Treating Acute Pain

Treating Acute Pain

by Keith Candiotti, MD

Expert authors received compensation from Janssen Pharmaceuticals, Inc. for their contributions to PrescribeResponsibly.com

Case Study Profile

  • Treating an elderly patient with a recent knee replacement
  • Male
  • Age 65
Situation Overview

In the immediate period after surgery, especially following major joint replacements, the goal is to provide a patient with sufficient pain control to allow ambulation and rehabilitative therapy. After major joint replacement, all patients will need some type of pain medication. However, some of the side effects of pain medications can be so debilitating that some patients would rather have higher levels of pain than have side effects such as nausea and vomiting.2 Higher pain levels, though, may have their own deleterious physiological effects (eg, increased sympathetic activity) and can cause psychological stress. Additionally, providing a patient with sufficient pain control in a situation such as this may also have other health benefits. For example, while the use of anticoagulants helps prevent the occurrence of blood clots in the postoperative period, mobilizing the patient also is essential; however, it might be more difficult to achieve without sufficient pain control.3

Scenario

Mr. B is a 65-year-old patient who has just undergone a recent right knee replacement under spinal anesthesia. His past medical history is significant for hypertension and mild coronary artery disease with a single drug-eluting stent in one vessel placed more than 1 year ago. Cardiology has recommended he restart his antiplatelet therapy immediately after surgery.

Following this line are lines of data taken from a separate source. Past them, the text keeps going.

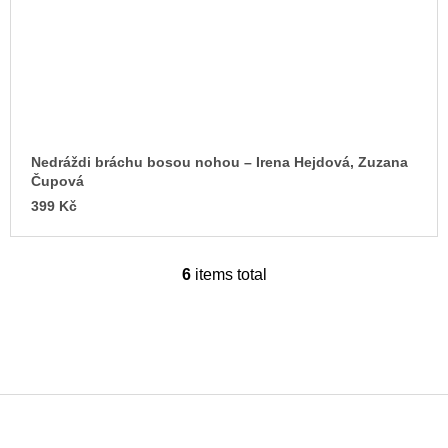
Nedráždi bráchu bosou nohou –⁠ Irena Hejdová, Zuzana
Čupová
399 Kč
6
items total
L
i
s
t
i
n
g
c
o
F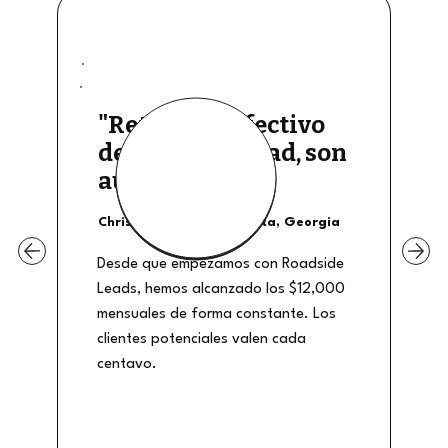
"Retiros de efectivo
de buena calidad, son
auténticos"
Christian Shields - Atlanta, Georgia
Desde que empezamos con Roadside
Leads, hemos alcanzado los $12,000
mensuales de forma constante. Los
clientes potenciales valen cada
centavo.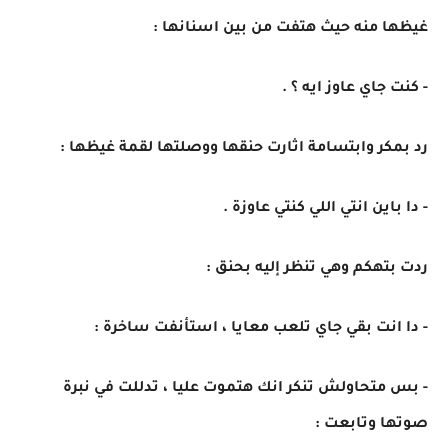
غيظها منه حيث هتفت من بين اسنانها :
- كنت جاي عاوز ايه ؟ .
رد بمكر وابتسامة اثارت حنقها ووصلتها لقمة غيظها :
- دا باين انتي اللي كنتي عاوزة .
ردت بتهكم وهي تنظر إليه بحنق :
- دا انت بقي جاي تلعب معايا ، استأنفت ساخرة :
- بس متحاولش تنكر انك هتموت عليا ، تدللت في نبرة
صوتها وتابعت :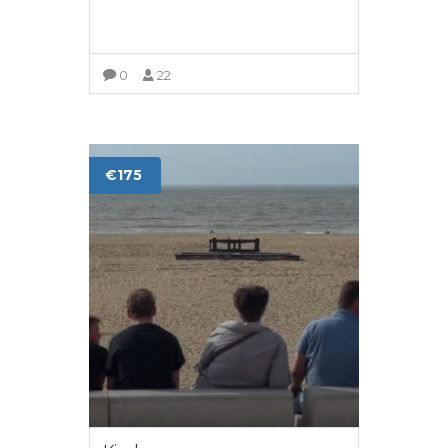
0
22
LEES MEER
€175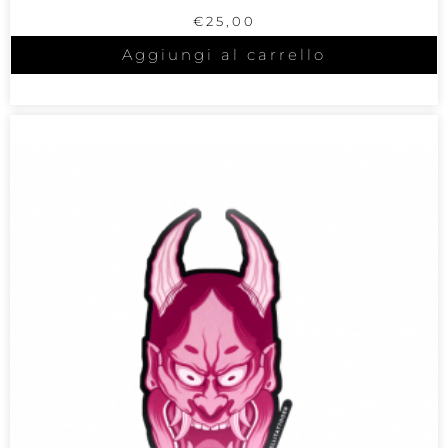
€
25,00
Aggiungi al carrello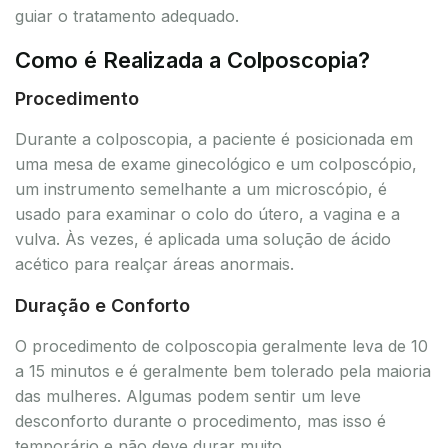
guiar o tratamento adequado.
Como é Realizada a Colposcopia?
Procedimento
Durante a colposcopia, a paciente é posicionada em
uma mesa de exame ginecológico e um colposcópio,
um instrumento semelhante a um microscópio, é
usado para examinar o colo do útero, a vagina e a
vulva. Às vezes, é aplicada uma solução de ácido
acético para realçar áreas anormais.
Duração e Conforto
O procedimento de colposcopia geralmente leva de 10
a 15 minutos e é geralmente bem tolerado pela maioria
das mulheres. Algumas podem sentir um leve
desconforto durante o procedimento, mas isso é
temporário e não deve durar muito.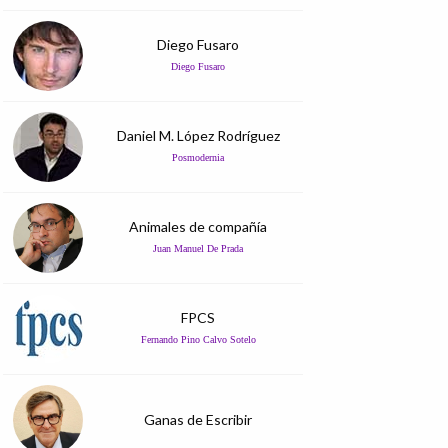
Diego Fusaro
Diego Fusaro
Daniel M. López Rodríguez
Posmodernia
Animales de compañía
Juan Manuel De Prada
FPCS
Fernando Pino Calvo Sotelo
Ganas de Escribir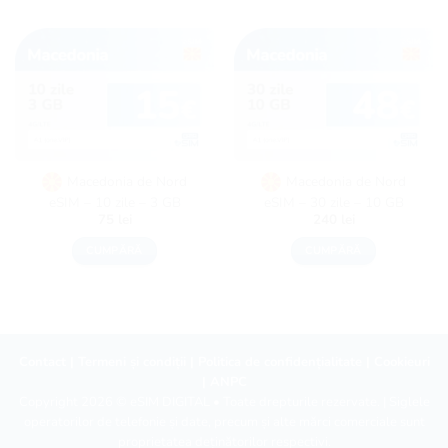
Macedonia de Nord
Macedonia de Nord
eSIM – 10 zile – 3 GB
eSIM – 30 zile – 10 GB
75
lei
240
lei
CUMPĂRĂ
CUMPĂRĂ
Contact
|
Termeni și condiții
|
Politica de confidențialitate
|
Cookieuri
|
ANPC
Copyright 2026 ©
eSIM DIGITAL
• Toate drepturile rezervate. | Siglele
operatorilor de telefonie și date, precum și alte mărci comerciale sunt
proprietatea deținătorilor respectivi.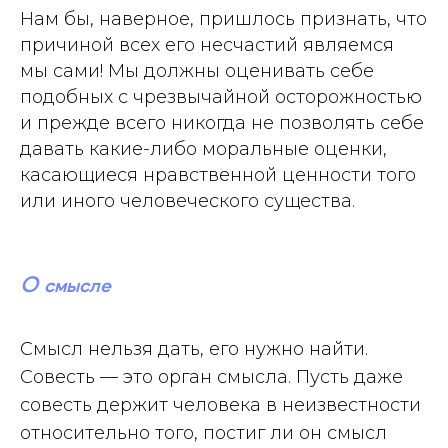
Нам бы, наверное, пришлось признать, что
причиной всех его несчастий являемся
мы сами! Мы должны оценивать себе
подобных с чрезвычайной осторожностью
и прежде всего никогда не позволять себе
давать какие-либо моральные оценки,
касающиеся нравственной ценности того
или иного человеческого существа.
О смысле
Смысл нельзя дать, его нужно найти.
Совесть — это орган смысла. Пусть даже
совесть держит человека в неизвестности
относительно того, постиг ли он смысл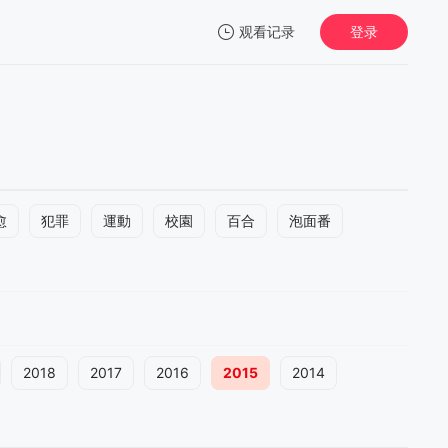
观看记录
登录
我的观影记录
愈
犯罪
運動
校園
百合
泡面番
2018
2017
2016
2015
2014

Mr. B is generally in good shape but is moderately obese. He plans to have rehabilitation therapy in the acute postoperative period. He is not able to tolerate intravenous patient-controlled analgesia due to side effects of itching, nausea, and mild agitation. By the patient’s own assessment, he has borderline pain control. His heart rate and blood pressure are mildly elevated despite restarting his antihypertensive medication. The patient also complains that he has not had a bowel movement since his surgery and is uncomfortable.

Key Learning

An initial response to this patient might be to attempt to control all side effects with additional medications. While adding drugs to treat side effects often occurs gradually over time and may solve the problem to some degree, it is far from ideal, particularly in an older patient, to prescribe several medications for the sole reason of controlling side effects.

Application

There are several other pain management options to consider. One option is to alter the pain management method completely. The placement of a perineural catheter often allows the patient to have significant relief of pain in the acute postoperative period by using the infusion of a local anesthetic agent. This form of pain control could be adjusted during periods of rehabilitative therapy and could be continued after discharge from the hospital. The use of regional anesthetic techniques is appealing but often is limited by short duration. In almost all cases, supplementation with other agents, such as opioid analgesics, is required and beneficial. It is obviously not desirable to completely block nerve function because this would limit the patient's mobility and the ability to participate in physical therapy.

Should regional techniques not be available, simply converting to another opioid analgesic could offer some benefit. While there is some debate, many practitioners have observed that simply changing from one opioid analgesic to another, for instance using hydromorphone in place of morphine, can meaningfully improve a patient's response. Many patients often are more responsive to, or have fewer side effects from, one particular opioid analgesic compared with another. The technique of polypharmacy to control a series of medication side effects is not always ideal. The use of multimodal therapy to maximize pain control and minimize side effects is appealing. Multimodal therapy may allow a more effective treatment of pain by approaching it through different mechanisms.4 While there is some debate on particular agents and their use in orthopedic surgery (eg, nonsteroidal anti-inflammatory drugs), the method of combining different classes of drugs appears to have good results. Patients may respond better to a combination of medications and experience reduced side effects.4 In general, multimodal therapy may allow the optimization of therapeutic effect with minimization of side effects.4

References Used in the Section:

  • 2 Gan TJ, Lubarsky DA, Flood EM, et al. Patient preferences for acute pain treatment. British Journal of Anaesthesia. 2004; 92(5):681-688.
  • 3 National Pharmaceutical Council in collaboration with Joint Commission on Accreditation of Healthcare Organizations. Pain: Current Understanding of Assessment, Management, and Treatments. 2001; 1-29.
  • 4 Pyati S, Gan TJ. Perioperative Pain Management. CNS Drugs. 2007; 21(3):185-211.